O não está presente na história da humanidade desde o princípio. Começa quando Javé – ou Jeová, o deus bíblico do Antigo Testamento – diz para Adão: “Você pode comer de todas as árvores do jardim. Mas não pode comer da árvore do conhecimento do bem e do mal, porque o dia em que dela comer, com certeza, você morrerá” (Gênesis, 2:16-8). Preliminarmente, essa passagem da Bíblia me parece uma incongruência, porque desde o início dos tempos se morre, portanto, a morte não é nenhum castigo e todos vamos morrer. E esse não que foi desobedecido ficou marcado como a origem do “pecado original”, um termo postulado por Santo Agostinho e veementemente contestado pelo monge bretão Pelágio, que por esse motivo acabou sendo excomungado da Igreja.
Penso que o texto correto deveria ser: “… só poderá comer da árvore do conhecimento por merecimento…” Porque, a meu ver, a árvore do conhecimento deve, necessariamente, ter o seu fruto consumido pelo homem, que precisa ser estimulado para isso. Essa proibição provocou a primeira desobediência de que se tem notícia – dentro da redação oficial das alegorias bíblicas –, à qual se seguiram muitas outras, gerando um efeito cascata, porque as proibições se tornaram a lei.
Tanto é assim que no Antigo Testamento, na Tábua da Lei, os Dez Mandamentos que Moisés recebeu (Êxodo, 20:1-17) determinavam o comportamento que se esperava do povo judeu, segundo Javé. Da curta lista de dez mandamentos, oito começam com não. Ou seja, a Bíblia difundiu um manual de conduta fundamentalmente calcado em tudo que não se deve fazer:
- Não terás outros deuses além de mim…
- Não farás para ti nenhum ídolo…
- Não tomarás em vão o nome do Senhor…
- Lembra-te do dia de sábado, para santificá-lo…
- Honra teu pai e tua mãe.
- Não matarás.
- Não adulterarás.
- Não furtarás.
- Não darás falso testemunho contra o teu próximo…
- Não cobiçarás a casa do teu próximo…
Esse não repetido com tanta ênfase causou uma profunda influência na consciência geral das pessoas ao longo dos tempos, criando uma poderosa força negativa, cuja vigência foi sabiamente alterada por Jesus, ao anunciar um novo e mais importante mandamento: “Amar a Deus sobre todas as coisas do céu e da terra, e ao próximo, como a si mesmo” (Marcos, 12:30-31) – ou, dito de outro modo: não faça aos outros aquilo que você não gostaria que fizessem com você.
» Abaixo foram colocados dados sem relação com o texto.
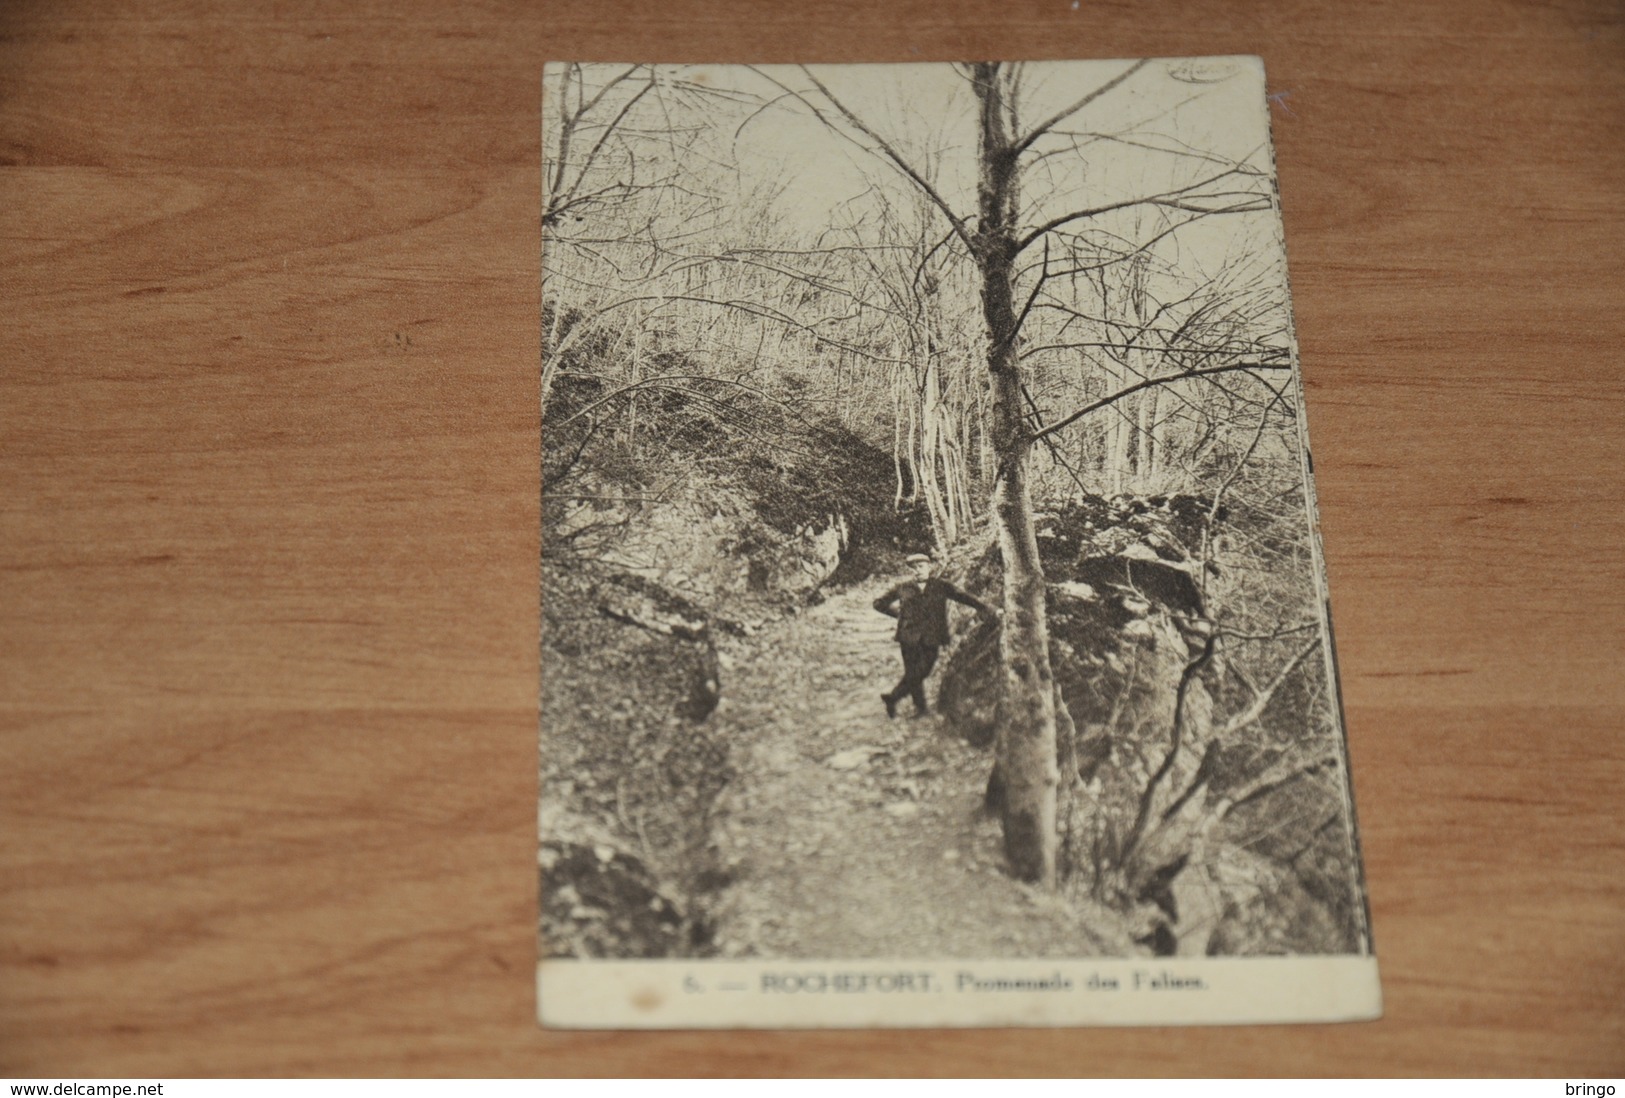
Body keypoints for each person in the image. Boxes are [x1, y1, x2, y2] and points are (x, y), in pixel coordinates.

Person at [873, 553, 997, 718]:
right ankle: (920, 708)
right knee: (912, 671)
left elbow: (962, 596)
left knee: (923, 670)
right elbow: (879, 603)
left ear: (929, 567)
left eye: (921, 567)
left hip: (932, 636)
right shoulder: (903, 587)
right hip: (908, 636)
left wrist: (983, 607)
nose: (918, 571)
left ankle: (893, 697)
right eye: (914, 568)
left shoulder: (941, 586)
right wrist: (899, 615)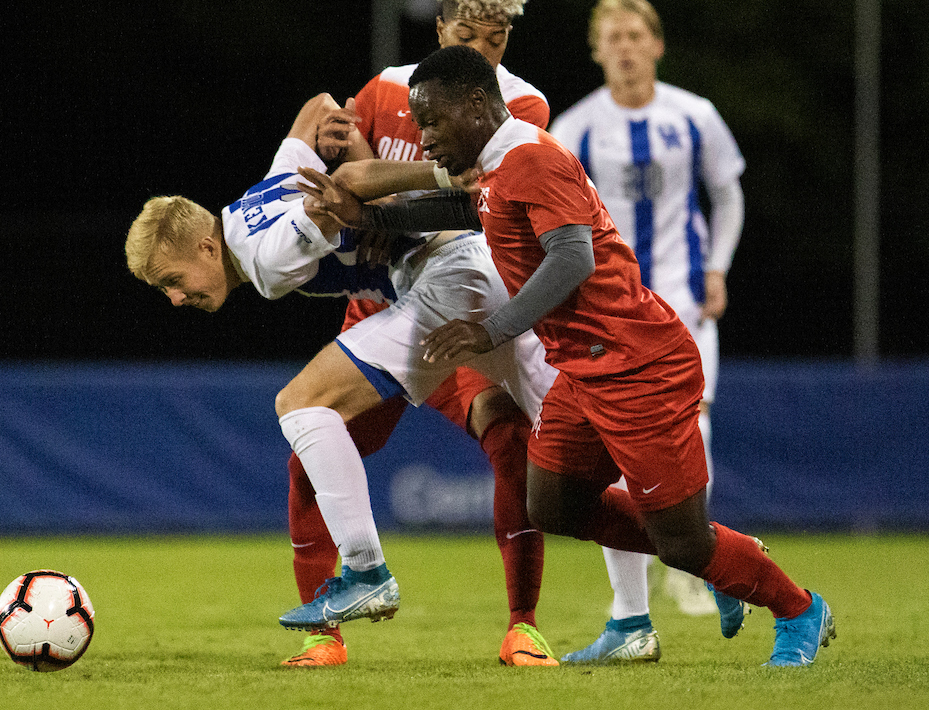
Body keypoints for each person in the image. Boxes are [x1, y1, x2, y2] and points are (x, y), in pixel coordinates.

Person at [297, 44, 835, 667]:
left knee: (683, 541)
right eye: (419, 123)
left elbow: (573, 258)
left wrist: (490, 329)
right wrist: (366, 215)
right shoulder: (500, 163)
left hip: (639, 366)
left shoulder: (529, 157)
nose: (424, 136)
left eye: (434, 120)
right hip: (584, 368)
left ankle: (797, 607)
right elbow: (465, 207)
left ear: (477, 103)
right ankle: (726, 558)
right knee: (550, 502)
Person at [124, 91, 560, 666]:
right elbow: (316, 106)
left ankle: (365, 570)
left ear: (205, 246)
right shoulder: (253, 201)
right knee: (581, 451)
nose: (176, 299)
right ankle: (707, 561)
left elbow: (346, 186)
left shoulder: (267, 255)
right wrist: (339, 126)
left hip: (452, 283)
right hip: (473, 279)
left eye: (170, 281)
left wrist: (436, 175)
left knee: (300, 406)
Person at [283, 0, 557, 669]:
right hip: (379, 305)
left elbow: (467, 204)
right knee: (309, 454)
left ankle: (522, 625)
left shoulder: (517, 108)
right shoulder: (383, 90)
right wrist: (354, 173)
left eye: (495, 41)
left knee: (513, 443)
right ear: (439, 27)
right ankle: (324, 637)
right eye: (468, 35)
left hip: (457, 315)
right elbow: (338, 166)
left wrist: (380, 204)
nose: (480, 54)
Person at [546, 0, 747, 657]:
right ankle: (633, 613)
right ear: (597, 49)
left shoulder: (695, 116)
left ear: (656, 44)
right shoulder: (574, 130)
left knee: (696, 426)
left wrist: (716, 267)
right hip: (609, 317)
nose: (626, 47)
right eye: (614, 37)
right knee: (607, 455)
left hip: (683, 306)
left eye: (636, 35)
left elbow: (727, 191)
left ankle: (697, 560)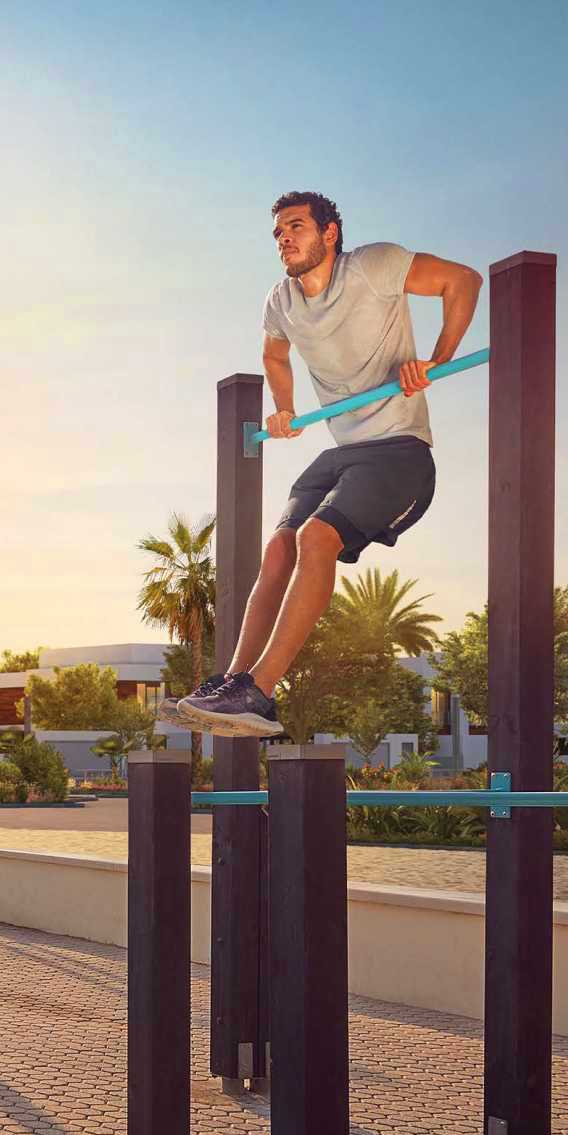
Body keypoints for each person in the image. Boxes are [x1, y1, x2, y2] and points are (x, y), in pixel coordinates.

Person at [171, 193, 482, 737]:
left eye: (296, 227)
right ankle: (234, 680)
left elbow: (465, 280)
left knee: (316, 539)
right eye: (278, 232)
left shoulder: (374, 266)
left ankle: (260, 693)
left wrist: (438, 359)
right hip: (342, 452)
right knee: (279, 547)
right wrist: (285, 406)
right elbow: (274, 354)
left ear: (330, 233)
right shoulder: (281, 300)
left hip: (399, 451)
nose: (284, 239)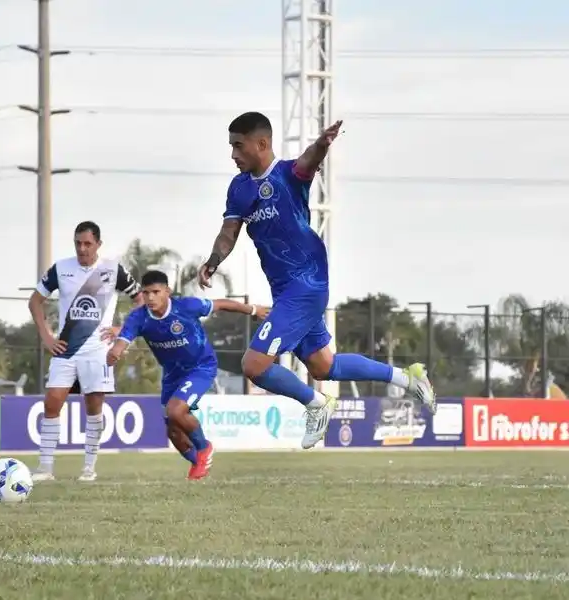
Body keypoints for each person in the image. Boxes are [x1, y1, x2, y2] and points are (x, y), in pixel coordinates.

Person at [198, 112, 436, 450]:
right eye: (231, 146)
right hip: (285, 292)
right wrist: (213, 260)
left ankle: (316, 404)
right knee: (325, 366)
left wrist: (322, 145)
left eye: (239, 145)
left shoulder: (288, 175)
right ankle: (406, 378)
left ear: (262, 143)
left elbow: (308, 161)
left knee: (253, 364)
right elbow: (228, 232)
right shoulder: (238, 189)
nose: (233, 154)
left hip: (306, 285)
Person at [106, 270, 270, 480]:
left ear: (167, 292)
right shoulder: (139, 317)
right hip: (172, 375)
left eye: (156, 292)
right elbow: (124, 338)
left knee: (176, 411)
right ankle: (198, 463)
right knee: (173, 431)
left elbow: (221, 304)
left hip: (200, 367)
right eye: (146, 293)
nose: (150, 298)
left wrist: (253, 309)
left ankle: (204, 448)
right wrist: (115, 351)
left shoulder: (186, 307)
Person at [29, 221, 141, 482]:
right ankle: (45, 468)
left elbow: (141, 301)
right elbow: (35, 301)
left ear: (98, 244)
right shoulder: (61, 268)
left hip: (97, 351)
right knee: (52, 401)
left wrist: (121, 329)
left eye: (87, 243)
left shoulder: (114, 270)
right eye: (78, 243)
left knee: (93, 407)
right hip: (66, 347)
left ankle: (89, 467)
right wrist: (46, 336)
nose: (82, 248)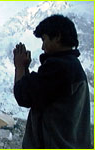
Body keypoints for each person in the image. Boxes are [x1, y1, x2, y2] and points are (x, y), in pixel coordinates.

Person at [13, 14, 91, 148]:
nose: (43, 47)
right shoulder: (71, 65)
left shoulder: (60, 68)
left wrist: (19, 67)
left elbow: (23, 96)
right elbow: (39, 94)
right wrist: (25, 68)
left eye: (44, 40)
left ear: (57, 37)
Com isso, Jesus aboliu de forma muito clara a imensa sequência de nãos dos Dez Mandamentos.
Apesar disso, ainda assim o não com caráter proibitivo foi se institucionalizando, e penso que esse tom condenatório deveria ser eliminado do nosso vocabulário, e substituído por uma forma linguística na qual o sentido seja enunciado de outra maneira, o que vai exigir uma consciência presente no acompanhamento, a cada momento, das palavras que proferirmos.
O não é usado de forma muito disseminada, sem critério, porque faz parte da nossa rotina desde que nascemos. E o seu uso indiscriminado acaba sendo um fator limitante do que é possível, uma vez que o não encerra a conversa sem chance de argumentação. É preciso primeiro tentar, para depois dizer que algo não é possível.
É muito comum ouvirmos: “não vai dar certo”; “não adianta”; “fulano disse que não é possível”. Tudo isso sem evocarmos uma condição que no direito penal é chamada de benefício da dúvida. A partir do momento que refutamos o não, começamos a usar o poder imanente em cada um, e criamos as condições para a realização dos nossos objetivos de forma afirmativa e independente.
O poder da palavra também está muito claro desde o princípio, quando Deus disse: “Faça-se a Luz, e a Luz foi feita” (Gênesis, 1:1-5). Assim, a força realizadora da palavra é um instrumento que o homem precisa aprender a usar, para torná-la fator de concretização – com a possibilidade de criar o bem e também o mal. Só depende do uso que fizermos dela.
Heitor Rodrigues Freire – Corretor de imóveis e advogado.